Ende des letzten Jahres kam es zu einem erneuten Treffen zwischen Leva-EU und der Europäischen Kommission. Zu diesem Zeitpunkt hatte der Fachverband zwölf Mitglieder, die von der Ungewissheit betroffen waren. Zusammen mit diesen Mitgliedern erläuterte Leva-EU der Kommission die technischen Aspekte des Systems sowie sein Marktpotenzial.

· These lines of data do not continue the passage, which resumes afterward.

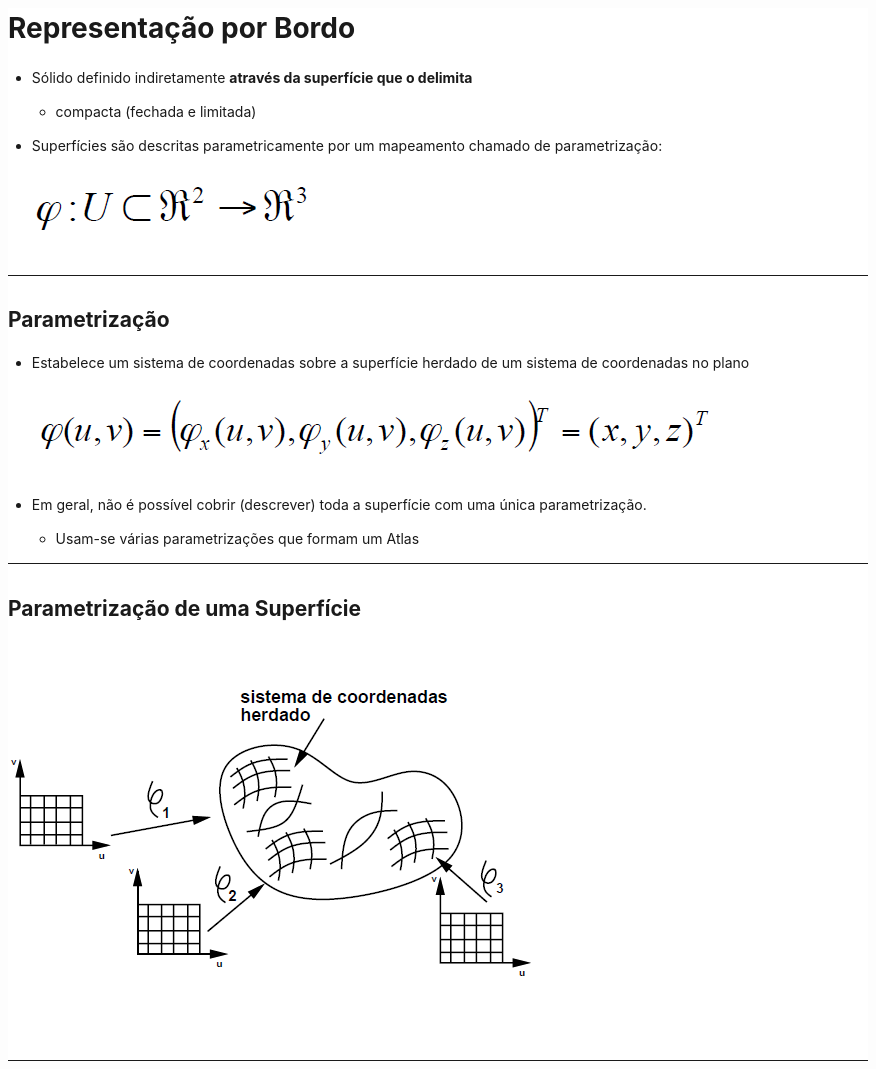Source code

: # Representação por Bordo

- Sólido definido indiretamente **através da superfície que o delimita**
  - compacta (fechada e limitada)
- Superfícies são descritas parametricamente por um mapeamento chamado de parametrização:

  ![](images/eq-parametrizacao-superficies.png)

---
## Parametrização

- Estabelece um sistema de coordenadas sobre a superfície herdado de um
  sistema de coordenadas no plano

  ![](images/eq-curva-aproximada.png)
- Em geral, não é possível cobrir (descrever) toda a superfície com uma
  única parametrização.
  - Usam-se várias parametrizações que formam um Atlas

---
## Parametrização de uma Superfície

![](images/aprox-superficies.png)

---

Im Anschluss an diese Beratung fand ein Treffen der Kommission mit den EU-Mitgliedstaaten statt.
Europäische Kommission schafft Klarheit
Bei diesem Treffen stellte die Kommission Folgendes zu den Anforderungen klar, die von Pedalrädern erfüllt werden müssen, um die Anforderungen von Artikel 2.2(h) der Verordnung 168/2013 zu erfüllen:
- Ausgestattet mit einem elektrischen Hilfsmotor mit einer maximalen Nenndauerleistung von 250 Watt.
- Der Motor wird abgeschaltet, wenn der Radfahrer oder die Radfahrerin aufhört zu treten.
- Die Motorunterstützung wird schrittweise reduziert und schließlich vor Erreichen von 25 km/h abgeschaltet.
- Die Hilfsfunktion des Motors bedeutet, dass das Fahrzeug nicht allein durch den Motor angetrieben werden kann, ohne in die Pedale zu treten (außer bei der Gehhilfe bis zu 6 km/h).
- Der Motor leistet nur so lange Unterstützung, wie der Radfahrer oder die Radfahrerin kontinuierlich in die Pedale tritt.
- Ob das Fahrzeug eine Kette hat oder nicht, wird nicht berücksichtigt, um unter diese Ausnahmeregelung zu fallen: Einhaltung der Technologieneutralität.